Family history in
museum's display
 
 

    WHEN HINCKLEY and District Museum opens for a new season this weekend the feature of a new display devoted to Burbage will be a family whose links with the village could date back to the Battle of Hastings. Keen archaelogical and local historian Mr Arthur Cross of Lychgate Lane is very excited about a find about the Wightmans in a book published in 1917.

    "This could be the start of pilgramages to Burbage. With the decline in hosiery and knitware, tourism is about all we have left," he believes.

The Wightman links date back 400 years at least, but could date back as far as 1066. The book reveals that a Thomas Wightman was around at the time of Richard II, and the family had homes at Wykin Hall, Burbage Grange, and Moat House as well as Hinckley Manor, which they bought jointly with others in 1604.
    The only evidence of the family in Burbage today is an alabaster stone depicting a Richard Wightman and his two wives, originally on the floor of St. Catherine's Church, but lifted on to a wall during a restoration.

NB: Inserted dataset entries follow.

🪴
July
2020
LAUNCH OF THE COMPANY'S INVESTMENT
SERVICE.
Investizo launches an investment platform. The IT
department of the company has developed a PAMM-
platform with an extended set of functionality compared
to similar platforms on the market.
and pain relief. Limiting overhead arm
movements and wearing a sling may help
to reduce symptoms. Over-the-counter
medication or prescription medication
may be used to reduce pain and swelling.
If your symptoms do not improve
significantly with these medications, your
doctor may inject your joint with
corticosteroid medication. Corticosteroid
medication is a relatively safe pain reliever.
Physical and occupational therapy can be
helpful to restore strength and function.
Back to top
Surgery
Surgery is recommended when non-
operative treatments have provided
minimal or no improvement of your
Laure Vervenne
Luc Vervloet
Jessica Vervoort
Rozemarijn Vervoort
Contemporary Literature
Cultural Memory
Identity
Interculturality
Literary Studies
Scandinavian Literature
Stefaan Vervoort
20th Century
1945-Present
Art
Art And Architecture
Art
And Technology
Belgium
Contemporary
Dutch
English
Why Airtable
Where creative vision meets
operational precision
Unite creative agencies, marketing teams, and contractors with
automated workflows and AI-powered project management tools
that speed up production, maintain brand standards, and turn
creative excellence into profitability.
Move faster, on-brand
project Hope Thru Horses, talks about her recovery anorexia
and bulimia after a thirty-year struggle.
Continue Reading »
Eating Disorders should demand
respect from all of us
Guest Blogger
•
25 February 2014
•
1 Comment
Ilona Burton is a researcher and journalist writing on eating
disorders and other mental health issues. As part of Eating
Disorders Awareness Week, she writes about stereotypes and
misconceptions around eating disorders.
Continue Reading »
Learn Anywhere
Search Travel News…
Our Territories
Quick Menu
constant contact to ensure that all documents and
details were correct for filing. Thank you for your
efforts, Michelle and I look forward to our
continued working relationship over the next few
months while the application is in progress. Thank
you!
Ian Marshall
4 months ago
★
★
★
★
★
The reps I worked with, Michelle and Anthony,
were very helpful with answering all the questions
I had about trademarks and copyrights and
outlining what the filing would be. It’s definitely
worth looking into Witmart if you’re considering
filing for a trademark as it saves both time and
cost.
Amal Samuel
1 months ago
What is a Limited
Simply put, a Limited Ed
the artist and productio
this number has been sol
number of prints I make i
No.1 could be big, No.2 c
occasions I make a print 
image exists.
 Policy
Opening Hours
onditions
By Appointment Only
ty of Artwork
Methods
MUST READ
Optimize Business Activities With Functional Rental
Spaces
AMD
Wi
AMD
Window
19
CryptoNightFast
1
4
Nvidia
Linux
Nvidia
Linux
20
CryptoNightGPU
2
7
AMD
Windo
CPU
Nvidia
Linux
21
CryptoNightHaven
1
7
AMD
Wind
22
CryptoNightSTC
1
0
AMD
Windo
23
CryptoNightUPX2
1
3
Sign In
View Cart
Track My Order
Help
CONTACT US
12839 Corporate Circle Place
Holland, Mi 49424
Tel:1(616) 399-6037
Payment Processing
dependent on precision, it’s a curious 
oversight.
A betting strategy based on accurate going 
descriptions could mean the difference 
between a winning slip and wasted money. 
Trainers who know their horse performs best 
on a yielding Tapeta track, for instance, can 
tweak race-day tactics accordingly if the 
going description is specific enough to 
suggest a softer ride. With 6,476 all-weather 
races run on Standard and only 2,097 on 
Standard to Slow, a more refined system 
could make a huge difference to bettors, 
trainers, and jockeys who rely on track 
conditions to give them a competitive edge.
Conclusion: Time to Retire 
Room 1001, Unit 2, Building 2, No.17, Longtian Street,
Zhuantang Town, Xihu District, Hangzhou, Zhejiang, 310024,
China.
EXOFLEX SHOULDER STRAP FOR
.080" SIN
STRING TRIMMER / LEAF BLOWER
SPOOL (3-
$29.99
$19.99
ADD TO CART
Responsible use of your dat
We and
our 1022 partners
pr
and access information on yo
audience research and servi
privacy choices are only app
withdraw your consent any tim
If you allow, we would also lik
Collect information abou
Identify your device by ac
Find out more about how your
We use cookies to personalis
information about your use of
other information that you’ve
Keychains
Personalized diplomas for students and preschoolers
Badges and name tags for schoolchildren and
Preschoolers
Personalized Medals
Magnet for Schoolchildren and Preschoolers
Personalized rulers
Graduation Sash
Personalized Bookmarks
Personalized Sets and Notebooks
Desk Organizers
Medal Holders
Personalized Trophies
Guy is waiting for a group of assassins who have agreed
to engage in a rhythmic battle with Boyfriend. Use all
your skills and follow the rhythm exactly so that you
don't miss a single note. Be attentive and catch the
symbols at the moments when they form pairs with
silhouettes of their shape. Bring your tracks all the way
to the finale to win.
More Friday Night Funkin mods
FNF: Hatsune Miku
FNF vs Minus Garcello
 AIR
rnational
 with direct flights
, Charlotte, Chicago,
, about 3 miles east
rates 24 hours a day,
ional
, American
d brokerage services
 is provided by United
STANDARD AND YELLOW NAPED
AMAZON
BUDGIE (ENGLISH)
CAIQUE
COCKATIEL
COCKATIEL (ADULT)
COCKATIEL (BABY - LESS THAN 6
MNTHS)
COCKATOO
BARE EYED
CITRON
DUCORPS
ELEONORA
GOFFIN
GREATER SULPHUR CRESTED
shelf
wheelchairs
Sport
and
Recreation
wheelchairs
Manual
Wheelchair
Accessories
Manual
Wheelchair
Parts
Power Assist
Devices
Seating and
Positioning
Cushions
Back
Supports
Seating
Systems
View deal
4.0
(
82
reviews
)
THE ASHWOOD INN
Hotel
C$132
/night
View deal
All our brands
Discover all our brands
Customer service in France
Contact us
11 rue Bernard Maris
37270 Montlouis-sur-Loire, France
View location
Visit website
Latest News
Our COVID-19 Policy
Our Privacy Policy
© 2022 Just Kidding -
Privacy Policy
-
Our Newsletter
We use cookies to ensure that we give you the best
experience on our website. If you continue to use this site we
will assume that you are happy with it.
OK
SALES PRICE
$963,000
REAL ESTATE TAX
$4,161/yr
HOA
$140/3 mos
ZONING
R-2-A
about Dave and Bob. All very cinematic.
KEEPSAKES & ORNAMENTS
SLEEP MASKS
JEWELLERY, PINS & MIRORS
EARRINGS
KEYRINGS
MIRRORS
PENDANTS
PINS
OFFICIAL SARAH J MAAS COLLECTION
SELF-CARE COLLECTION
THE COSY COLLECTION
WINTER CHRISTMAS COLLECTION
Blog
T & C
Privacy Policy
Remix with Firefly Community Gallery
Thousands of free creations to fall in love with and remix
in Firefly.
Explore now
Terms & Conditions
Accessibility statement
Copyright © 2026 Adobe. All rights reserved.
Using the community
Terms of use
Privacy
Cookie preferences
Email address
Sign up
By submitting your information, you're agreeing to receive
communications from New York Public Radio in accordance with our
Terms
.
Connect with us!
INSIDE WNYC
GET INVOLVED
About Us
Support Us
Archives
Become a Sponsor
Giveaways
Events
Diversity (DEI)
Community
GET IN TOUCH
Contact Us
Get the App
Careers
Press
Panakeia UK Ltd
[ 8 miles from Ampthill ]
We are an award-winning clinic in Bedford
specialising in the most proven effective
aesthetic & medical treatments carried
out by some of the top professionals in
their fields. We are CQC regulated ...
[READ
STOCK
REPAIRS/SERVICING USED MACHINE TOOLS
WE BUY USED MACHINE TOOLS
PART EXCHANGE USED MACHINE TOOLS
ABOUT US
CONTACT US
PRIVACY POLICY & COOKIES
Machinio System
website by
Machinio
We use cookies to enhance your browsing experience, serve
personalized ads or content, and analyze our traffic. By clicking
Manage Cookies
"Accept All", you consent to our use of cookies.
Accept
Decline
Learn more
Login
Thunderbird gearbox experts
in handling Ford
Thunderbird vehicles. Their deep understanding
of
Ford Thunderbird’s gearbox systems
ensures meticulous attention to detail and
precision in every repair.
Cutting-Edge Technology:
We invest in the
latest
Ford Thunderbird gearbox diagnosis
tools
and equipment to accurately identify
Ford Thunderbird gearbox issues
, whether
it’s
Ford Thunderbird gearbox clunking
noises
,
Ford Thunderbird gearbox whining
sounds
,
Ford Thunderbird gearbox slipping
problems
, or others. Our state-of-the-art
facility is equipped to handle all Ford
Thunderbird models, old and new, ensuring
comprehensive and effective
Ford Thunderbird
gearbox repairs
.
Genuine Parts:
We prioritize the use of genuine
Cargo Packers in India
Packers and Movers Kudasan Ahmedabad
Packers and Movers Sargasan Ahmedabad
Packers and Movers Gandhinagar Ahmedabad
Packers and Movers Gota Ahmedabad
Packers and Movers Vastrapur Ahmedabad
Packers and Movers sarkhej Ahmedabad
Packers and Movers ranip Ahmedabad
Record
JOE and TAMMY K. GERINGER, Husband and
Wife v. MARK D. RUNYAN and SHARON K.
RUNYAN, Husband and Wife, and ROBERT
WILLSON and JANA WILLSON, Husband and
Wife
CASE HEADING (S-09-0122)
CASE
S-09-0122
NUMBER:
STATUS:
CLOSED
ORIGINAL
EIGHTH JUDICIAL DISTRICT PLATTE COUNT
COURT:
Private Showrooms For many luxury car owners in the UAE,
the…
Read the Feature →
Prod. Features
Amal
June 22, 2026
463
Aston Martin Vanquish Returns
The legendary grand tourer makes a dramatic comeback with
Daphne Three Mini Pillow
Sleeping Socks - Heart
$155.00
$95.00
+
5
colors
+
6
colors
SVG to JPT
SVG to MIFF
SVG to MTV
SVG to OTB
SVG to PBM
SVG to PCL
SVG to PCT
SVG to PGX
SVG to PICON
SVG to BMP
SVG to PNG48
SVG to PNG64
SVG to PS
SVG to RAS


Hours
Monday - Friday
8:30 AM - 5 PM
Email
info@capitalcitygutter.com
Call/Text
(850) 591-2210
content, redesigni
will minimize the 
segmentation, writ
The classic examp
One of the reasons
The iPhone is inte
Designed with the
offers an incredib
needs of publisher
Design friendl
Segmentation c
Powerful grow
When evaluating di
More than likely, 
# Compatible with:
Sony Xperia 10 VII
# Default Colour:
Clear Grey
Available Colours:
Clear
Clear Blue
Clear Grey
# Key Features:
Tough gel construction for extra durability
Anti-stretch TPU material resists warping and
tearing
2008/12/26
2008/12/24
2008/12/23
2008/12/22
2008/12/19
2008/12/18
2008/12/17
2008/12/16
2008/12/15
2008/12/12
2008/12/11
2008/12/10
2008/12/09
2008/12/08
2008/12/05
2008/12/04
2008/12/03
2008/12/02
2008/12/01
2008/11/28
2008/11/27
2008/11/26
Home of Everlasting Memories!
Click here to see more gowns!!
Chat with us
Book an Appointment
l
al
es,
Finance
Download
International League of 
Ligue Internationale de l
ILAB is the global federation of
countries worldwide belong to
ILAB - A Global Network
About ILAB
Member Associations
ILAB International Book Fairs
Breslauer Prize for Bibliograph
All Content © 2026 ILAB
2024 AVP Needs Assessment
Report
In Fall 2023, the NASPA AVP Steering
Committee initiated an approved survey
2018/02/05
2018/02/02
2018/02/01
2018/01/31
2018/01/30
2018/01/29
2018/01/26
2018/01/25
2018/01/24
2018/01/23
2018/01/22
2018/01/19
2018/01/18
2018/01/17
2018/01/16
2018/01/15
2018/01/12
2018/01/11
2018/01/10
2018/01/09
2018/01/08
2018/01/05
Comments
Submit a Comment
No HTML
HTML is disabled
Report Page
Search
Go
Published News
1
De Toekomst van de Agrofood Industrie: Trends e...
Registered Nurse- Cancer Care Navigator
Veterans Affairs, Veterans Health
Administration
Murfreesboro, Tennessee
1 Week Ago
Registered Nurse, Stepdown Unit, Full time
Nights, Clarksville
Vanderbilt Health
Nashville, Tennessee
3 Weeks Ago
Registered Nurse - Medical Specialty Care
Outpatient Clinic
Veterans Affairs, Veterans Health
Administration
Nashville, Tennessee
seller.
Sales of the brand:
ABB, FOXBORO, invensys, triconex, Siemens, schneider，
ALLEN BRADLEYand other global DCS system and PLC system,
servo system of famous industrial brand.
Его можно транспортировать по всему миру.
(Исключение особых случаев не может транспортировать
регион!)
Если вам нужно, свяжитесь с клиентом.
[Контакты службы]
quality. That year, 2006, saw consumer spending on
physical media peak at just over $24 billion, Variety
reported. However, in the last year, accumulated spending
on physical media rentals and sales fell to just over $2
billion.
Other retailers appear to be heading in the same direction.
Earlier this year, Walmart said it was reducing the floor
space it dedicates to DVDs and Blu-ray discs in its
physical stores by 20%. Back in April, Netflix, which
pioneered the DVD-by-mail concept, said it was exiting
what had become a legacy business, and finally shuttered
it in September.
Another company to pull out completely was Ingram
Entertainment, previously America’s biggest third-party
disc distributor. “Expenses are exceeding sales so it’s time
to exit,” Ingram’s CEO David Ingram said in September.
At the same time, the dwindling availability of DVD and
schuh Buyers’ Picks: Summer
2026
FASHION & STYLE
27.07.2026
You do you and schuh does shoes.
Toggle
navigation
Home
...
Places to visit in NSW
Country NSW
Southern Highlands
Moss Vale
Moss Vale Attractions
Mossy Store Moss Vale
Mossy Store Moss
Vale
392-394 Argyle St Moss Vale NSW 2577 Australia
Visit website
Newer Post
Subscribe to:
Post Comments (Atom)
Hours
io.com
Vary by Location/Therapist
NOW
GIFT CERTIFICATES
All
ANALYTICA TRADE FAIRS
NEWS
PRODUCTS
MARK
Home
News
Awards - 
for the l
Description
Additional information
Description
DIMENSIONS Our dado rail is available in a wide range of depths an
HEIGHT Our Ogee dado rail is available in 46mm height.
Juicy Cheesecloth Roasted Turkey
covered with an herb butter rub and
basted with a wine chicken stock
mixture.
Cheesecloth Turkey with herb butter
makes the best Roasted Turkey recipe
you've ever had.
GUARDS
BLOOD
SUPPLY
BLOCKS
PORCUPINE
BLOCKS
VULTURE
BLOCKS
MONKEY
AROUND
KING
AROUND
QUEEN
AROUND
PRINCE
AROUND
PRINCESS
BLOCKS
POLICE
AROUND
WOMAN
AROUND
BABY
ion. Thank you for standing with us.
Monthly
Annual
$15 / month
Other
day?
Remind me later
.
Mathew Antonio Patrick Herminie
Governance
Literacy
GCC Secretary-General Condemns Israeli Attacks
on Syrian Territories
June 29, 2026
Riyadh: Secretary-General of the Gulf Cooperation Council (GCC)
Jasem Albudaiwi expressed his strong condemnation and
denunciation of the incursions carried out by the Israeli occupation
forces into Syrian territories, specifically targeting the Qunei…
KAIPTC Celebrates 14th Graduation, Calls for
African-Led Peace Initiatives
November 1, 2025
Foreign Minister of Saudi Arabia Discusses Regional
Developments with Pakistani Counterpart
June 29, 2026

    The Wightman coat of arms features the Hastings crest, and Mr Cross has speculated that the family might have been given land in this area as reward for their services in the battle.
    Mr Cross would like to see the Wightman coat of arms used, rather than the proposed thistle, on the flag that is to fly over the new Millenium Hall in Burbage, as he feels this would be more fitting.
    The crest shows a horizontally divided gold and black shield, over the motto, "A Wight Man Never Wanted a Weapon", and bearing a maunch (sleeve of a lady's robe) which is the feature it shares with the Hastings family. Above the shield is a knight's helmet surmounted by a running buck , wearing a gold collar, standing on a tree stump.
    Among the first family members to see the new display are likely to be a party from America, who visit about every two years, and are due in the area at the end of next month.